+++ Page

Really Fast Recommended Reading

Friday, May 18th, 2012

‘Cause Zen is dead tired.

Top Billing! Bruce Kesler –The Renewed American Revolution: The 9th Amendment 

….But constitutional scholars do agree on a basic point: the 9th Amendment was intended to be a guiding construct to interpretation of the rest of the Constitution, although specifics may be either lacking or in contention. After all, the 9th Amendment was considered necessary to be part of our Bill Of Rights without which the Constitution would not have been ratified.

Today, there are new factors requiring more attention to the 9th Amendment: the cumulative and continuing expansion of federal legislation into territories formerly outside its enumerated reserve, the almost unchecked latitude claimed by federal regulatory rules, and technologies’ facilitation of increased central controls and uniformity. The runaway employment of the federal purse and tax to compel obedience is, simply, out of control at the same time that it is evident that the economic security of the nation is imperiled by it.

++++++
+++ Data supplied

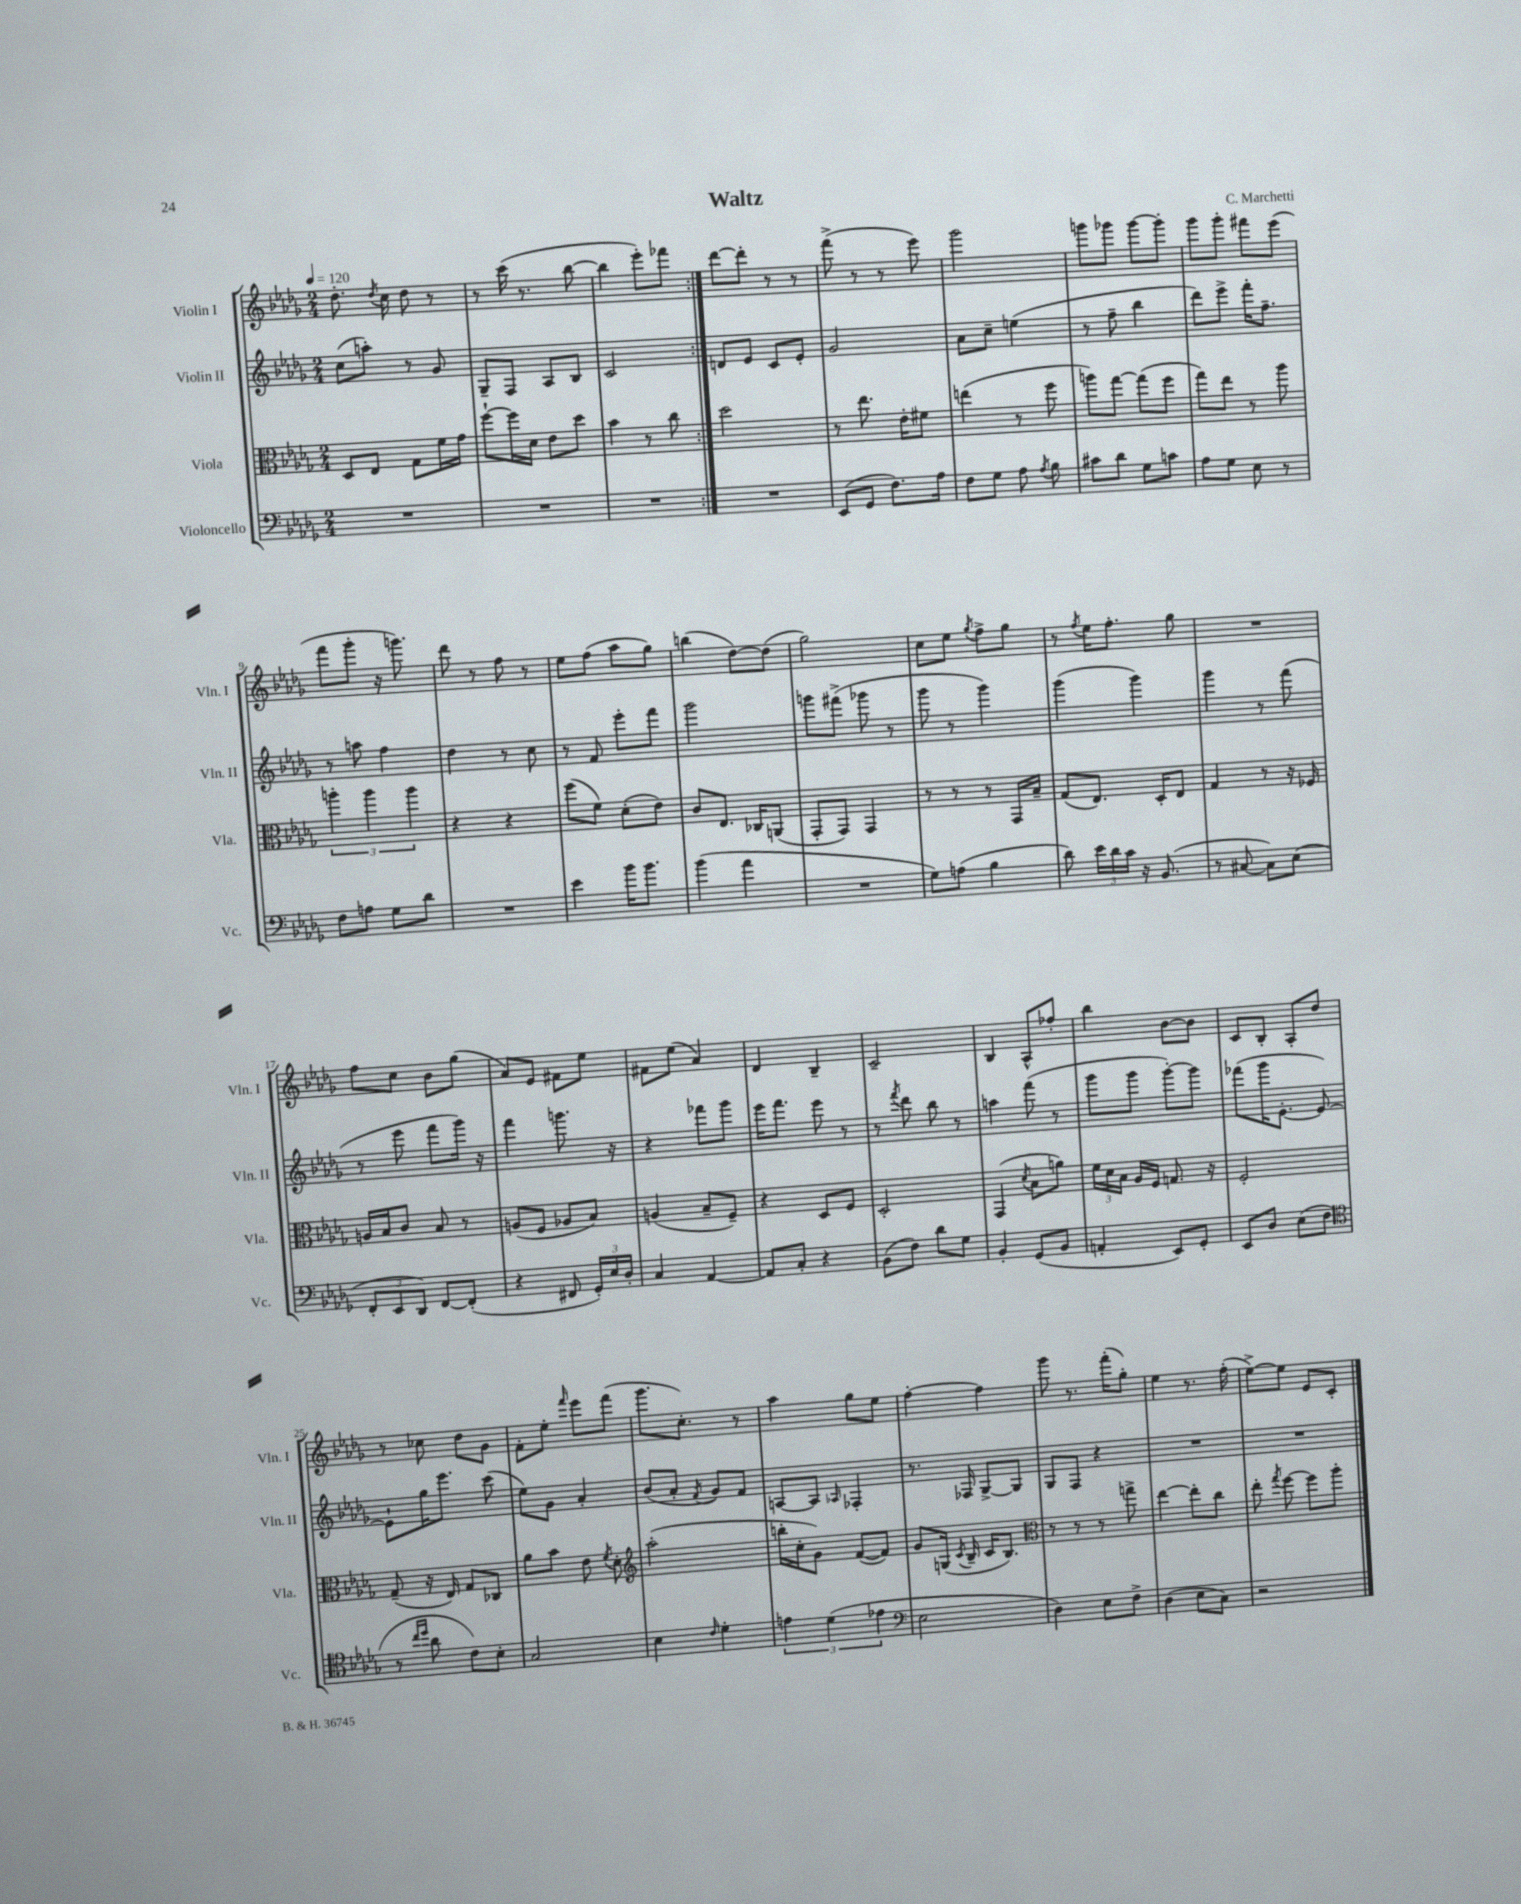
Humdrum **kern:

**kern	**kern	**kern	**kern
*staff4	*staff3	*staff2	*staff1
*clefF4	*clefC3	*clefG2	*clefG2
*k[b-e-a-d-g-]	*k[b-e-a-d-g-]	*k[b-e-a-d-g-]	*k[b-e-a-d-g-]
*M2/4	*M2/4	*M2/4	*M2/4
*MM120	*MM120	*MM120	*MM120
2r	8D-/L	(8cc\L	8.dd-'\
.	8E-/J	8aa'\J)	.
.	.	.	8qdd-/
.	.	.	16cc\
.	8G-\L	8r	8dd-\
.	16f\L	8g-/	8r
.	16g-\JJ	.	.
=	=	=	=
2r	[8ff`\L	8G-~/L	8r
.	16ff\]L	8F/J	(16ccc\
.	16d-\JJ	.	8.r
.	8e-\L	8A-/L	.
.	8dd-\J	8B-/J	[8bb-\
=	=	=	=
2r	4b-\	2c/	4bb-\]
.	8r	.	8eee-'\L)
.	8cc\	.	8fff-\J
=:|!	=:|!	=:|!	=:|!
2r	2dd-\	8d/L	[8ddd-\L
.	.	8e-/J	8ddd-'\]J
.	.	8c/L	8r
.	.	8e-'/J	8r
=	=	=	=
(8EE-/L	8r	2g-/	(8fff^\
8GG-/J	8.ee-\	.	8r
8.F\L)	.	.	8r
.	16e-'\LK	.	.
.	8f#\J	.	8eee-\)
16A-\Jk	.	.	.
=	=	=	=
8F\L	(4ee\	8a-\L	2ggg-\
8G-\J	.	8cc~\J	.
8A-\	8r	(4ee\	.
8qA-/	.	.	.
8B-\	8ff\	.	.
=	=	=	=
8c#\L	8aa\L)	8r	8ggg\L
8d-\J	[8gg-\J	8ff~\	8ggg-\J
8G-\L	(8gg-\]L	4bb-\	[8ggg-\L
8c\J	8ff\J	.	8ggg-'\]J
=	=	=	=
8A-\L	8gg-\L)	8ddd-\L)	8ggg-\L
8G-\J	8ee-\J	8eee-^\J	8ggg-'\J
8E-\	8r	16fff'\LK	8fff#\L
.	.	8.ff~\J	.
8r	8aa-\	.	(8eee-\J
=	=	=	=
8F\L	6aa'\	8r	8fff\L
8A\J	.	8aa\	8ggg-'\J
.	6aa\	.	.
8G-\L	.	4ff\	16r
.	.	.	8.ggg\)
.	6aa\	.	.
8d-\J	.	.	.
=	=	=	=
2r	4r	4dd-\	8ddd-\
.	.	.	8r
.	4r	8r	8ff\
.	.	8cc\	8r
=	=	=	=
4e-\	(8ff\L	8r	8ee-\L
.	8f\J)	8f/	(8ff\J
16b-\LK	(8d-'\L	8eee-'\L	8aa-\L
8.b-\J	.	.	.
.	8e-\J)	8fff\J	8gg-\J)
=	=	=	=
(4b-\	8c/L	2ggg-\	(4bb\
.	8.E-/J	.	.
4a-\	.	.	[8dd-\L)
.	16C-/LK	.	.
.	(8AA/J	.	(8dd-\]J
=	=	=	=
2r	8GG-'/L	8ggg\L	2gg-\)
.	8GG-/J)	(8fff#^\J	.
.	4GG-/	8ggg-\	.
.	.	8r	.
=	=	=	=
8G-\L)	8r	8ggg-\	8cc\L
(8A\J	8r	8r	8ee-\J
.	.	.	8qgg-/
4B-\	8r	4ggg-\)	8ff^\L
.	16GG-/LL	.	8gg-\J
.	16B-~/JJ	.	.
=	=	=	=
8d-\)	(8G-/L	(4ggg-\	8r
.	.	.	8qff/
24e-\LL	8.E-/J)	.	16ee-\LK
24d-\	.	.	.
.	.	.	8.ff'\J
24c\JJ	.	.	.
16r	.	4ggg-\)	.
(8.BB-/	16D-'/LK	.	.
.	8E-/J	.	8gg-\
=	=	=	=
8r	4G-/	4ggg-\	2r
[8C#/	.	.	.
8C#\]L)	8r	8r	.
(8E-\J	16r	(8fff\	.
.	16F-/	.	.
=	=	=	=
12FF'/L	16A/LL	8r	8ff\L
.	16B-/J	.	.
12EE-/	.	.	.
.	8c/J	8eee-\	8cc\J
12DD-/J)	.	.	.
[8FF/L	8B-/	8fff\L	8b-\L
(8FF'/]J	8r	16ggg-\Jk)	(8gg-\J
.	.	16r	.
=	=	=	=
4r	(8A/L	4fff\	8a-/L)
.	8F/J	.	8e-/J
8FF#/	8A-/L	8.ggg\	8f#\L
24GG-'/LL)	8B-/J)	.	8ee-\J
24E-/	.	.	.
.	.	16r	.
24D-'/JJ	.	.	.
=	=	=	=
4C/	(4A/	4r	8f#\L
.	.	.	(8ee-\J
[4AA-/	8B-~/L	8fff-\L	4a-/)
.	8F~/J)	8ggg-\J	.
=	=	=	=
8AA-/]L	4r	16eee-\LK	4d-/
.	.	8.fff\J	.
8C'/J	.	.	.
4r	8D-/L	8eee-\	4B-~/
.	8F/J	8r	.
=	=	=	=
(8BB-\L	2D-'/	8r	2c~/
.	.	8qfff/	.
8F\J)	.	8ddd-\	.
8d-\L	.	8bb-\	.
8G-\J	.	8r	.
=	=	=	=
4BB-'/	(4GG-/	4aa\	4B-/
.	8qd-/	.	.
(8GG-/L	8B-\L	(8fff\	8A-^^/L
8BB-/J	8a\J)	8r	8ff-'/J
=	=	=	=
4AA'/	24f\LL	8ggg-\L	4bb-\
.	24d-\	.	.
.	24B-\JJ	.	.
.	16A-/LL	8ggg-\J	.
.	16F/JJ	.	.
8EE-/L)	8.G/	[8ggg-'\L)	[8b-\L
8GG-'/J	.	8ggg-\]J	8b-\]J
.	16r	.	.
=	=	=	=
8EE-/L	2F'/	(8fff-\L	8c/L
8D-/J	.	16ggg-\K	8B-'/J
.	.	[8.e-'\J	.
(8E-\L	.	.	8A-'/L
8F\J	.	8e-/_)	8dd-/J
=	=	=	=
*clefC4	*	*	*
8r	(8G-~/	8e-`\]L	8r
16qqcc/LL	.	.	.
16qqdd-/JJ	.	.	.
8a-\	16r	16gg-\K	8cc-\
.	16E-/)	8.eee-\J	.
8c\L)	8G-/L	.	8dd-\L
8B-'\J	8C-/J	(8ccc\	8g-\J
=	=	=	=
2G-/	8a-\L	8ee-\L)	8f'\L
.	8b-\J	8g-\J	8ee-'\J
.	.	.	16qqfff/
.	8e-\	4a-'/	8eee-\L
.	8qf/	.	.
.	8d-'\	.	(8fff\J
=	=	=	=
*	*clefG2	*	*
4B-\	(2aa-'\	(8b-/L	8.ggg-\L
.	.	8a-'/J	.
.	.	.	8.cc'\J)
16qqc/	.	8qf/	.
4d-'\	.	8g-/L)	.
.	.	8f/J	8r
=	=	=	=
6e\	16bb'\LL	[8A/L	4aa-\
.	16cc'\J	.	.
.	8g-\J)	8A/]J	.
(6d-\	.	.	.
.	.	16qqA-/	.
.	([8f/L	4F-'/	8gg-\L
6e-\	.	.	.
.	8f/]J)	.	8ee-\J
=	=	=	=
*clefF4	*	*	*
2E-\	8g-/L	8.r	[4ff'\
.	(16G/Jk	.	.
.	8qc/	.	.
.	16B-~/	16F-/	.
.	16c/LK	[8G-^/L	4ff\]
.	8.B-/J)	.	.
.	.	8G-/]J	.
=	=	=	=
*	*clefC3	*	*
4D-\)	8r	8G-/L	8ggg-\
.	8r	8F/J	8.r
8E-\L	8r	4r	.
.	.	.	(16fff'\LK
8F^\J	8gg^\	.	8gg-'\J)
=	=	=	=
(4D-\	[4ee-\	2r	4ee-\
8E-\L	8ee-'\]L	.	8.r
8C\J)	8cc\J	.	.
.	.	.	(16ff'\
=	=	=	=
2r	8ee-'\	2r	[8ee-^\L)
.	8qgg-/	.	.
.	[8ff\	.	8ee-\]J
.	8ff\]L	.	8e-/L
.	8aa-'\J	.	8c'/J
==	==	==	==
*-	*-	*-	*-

++++++

Answer these questions about the reading post:
(a) On what date was the post published?
(b) What do constitutional scholars agree the 9th Amendment was intended to be?
(c) What three new factors does the post say require more attention to the 9th Amendment?

(a) Friday, May 18th, 2012.
(b) A guiding construct to interpretation of the rest of the Constitution.
(c) The cumulative and continuing expansion of federal legislation into territories formerly outside its enumerated reserve, the almost unchecked latitude claimed by federal regulatory rules, and technologies' facilitation of increased central controls and uniformity.